— Start Material for this task —

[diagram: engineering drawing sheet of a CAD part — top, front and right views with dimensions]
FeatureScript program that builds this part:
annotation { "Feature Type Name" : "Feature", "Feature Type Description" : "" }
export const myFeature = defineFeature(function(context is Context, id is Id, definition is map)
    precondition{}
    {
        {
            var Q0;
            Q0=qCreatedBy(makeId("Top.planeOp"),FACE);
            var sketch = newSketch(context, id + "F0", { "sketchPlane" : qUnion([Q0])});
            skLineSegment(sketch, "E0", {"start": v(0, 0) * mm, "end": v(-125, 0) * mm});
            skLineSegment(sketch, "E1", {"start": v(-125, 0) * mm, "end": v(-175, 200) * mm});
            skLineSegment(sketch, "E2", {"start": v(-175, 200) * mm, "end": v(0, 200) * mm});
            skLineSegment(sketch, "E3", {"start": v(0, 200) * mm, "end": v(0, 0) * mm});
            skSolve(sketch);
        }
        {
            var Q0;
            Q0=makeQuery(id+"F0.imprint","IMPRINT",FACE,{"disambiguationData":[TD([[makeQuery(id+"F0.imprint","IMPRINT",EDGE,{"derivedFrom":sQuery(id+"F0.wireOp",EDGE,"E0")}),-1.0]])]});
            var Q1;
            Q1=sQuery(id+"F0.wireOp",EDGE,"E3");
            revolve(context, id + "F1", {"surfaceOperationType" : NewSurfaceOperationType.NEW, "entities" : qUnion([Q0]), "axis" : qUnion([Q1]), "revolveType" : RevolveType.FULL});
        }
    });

— End Material for this task —

▶ Description of the task: Output every item above verbatim, line for line, with no changes.

▶ Task output:
[diagram: engineering drawing sheet of a CAD part — top, front and right views with dimensions]
FeatureScript program that builds this part:
annotation { "Feature Type Name" : "Feature", "Feature Type Description" : "" }
export const myFeature = defineFeature(function(context is Context, id is Id, definition is map)
    precondition{}
    {
        {
            var Q0;
            Q0=qCreatedBy(makeId("Top.planeOp"),FACE);
            var sketch = newSketch(context, id + "F0", { "sketchPlane" : qUnion([Q0])});
            skLineSegment(sketch, "E0", {"start": v(0, 0) * mm, "end": v(-125, 0) * mm});
            skLineSegment(sketch, "E1", {"start": v(-125, 0) * mm, "end": v(-175, 200) * mm});
            skLineSegment(sketch, "E2", {"start": v(-175, 200) * mm, "end": v(0, 200) * mm});
            skLineSegment(sketch, "E3", {"start": v(0, 200) * mm, "end": v(0, 0) * mm});
            skSolve(sketch);
        }
        {
            var Q0;
            Q0=makeQuery(id+"F0.imprint","IMPRINT",FACE,{"disambiguationData":[TD([[makeQuery(id+"F0.imprint","IMPRINT",EDGE,{"derivedFrom":sQuery(id+"F0.wireOp",EDGE,"E0")}),-1.0]])]});
            var Q1;
            Q1=sQuery(id+"F0.wireOp",EDGE,"E3");
            revolve(context, id + "F1", {"surfaceOperationType" : NewSurfaceOperationType.NEW, "entities" : qUnion([Q0]), "axis" : qUnion([Q1]), "revolveType" : RevolveType.FULL});
        }
    });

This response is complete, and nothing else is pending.